WHAT YOU HAVE TO DO —
Determine how many lines in the records hold the word "This". Return the number alone.

SOURCE DATA —
== Segment start ==
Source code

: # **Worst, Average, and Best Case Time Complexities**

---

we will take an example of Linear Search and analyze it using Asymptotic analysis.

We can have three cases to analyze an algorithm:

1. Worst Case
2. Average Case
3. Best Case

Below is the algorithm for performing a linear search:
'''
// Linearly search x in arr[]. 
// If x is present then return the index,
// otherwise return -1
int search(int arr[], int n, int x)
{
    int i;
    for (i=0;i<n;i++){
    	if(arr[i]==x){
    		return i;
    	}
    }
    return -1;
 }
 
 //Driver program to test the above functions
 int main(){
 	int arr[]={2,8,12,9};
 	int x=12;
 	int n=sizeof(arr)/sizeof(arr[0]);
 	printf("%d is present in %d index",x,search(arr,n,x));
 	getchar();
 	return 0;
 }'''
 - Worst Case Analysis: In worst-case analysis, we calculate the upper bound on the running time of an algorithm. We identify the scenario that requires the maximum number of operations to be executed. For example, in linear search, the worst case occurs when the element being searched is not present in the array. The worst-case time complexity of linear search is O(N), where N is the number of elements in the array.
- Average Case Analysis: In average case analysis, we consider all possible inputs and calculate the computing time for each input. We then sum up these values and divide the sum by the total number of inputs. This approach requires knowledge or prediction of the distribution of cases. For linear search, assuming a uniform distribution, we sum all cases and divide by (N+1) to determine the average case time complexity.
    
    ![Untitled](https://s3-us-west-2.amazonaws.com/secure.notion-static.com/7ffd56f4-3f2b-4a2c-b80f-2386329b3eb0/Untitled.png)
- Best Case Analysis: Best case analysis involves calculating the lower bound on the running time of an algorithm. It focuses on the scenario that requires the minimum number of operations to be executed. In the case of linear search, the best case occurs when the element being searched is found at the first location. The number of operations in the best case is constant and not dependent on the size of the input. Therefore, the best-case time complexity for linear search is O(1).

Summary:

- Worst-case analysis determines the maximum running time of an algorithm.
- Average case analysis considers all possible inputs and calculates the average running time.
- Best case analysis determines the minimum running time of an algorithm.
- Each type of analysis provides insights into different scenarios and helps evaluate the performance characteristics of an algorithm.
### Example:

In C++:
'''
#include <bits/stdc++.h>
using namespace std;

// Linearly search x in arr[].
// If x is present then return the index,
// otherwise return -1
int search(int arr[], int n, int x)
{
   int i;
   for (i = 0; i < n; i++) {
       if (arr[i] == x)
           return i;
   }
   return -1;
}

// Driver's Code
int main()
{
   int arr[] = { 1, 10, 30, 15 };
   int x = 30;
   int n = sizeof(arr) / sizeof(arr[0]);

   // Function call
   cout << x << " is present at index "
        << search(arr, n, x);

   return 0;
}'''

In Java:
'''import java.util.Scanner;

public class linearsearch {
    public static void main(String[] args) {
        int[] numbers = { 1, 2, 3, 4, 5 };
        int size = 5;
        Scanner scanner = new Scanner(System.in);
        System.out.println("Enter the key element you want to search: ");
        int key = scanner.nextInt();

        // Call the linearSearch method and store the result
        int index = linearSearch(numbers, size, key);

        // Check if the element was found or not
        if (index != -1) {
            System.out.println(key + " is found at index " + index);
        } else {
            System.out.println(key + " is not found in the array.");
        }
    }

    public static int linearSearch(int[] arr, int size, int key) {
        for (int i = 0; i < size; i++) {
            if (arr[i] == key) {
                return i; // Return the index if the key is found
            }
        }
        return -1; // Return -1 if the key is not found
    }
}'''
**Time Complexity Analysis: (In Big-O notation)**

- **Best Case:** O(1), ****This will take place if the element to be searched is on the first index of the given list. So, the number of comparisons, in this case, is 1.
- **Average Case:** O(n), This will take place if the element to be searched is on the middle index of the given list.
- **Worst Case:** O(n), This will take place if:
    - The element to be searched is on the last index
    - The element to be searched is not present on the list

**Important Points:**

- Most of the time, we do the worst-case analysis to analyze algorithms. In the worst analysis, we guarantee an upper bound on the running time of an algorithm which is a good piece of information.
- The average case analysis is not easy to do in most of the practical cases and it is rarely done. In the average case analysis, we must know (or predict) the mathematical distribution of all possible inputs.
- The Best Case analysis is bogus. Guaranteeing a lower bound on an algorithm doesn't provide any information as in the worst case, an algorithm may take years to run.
== Segment end ==
== Segment start ==
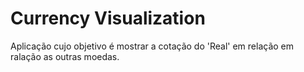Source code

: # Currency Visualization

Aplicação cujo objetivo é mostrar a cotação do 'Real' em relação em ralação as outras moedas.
== Segment end ==
== Segment start ==
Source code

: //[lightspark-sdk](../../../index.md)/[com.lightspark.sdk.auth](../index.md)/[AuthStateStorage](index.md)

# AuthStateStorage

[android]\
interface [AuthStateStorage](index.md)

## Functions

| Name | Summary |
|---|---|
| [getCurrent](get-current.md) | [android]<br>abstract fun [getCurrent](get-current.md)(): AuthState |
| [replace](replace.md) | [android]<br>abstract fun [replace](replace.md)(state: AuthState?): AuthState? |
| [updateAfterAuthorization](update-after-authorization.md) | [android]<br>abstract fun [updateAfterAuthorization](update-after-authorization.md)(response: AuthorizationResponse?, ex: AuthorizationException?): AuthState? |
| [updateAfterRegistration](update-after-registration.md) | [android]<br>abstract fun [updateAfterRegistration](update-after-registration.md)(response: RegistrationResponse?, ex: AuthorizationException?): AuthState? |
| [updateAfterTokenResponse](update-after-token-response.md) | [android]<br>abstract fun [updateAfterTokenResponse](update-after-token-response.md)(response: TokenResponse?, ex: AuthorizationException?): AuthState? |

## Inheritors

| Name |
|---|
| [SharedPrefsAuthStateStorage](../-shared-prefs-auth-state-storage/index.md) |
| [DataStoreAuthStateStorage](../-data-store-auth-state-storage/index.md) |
== Segment end ==
TASK SOLUTION —
4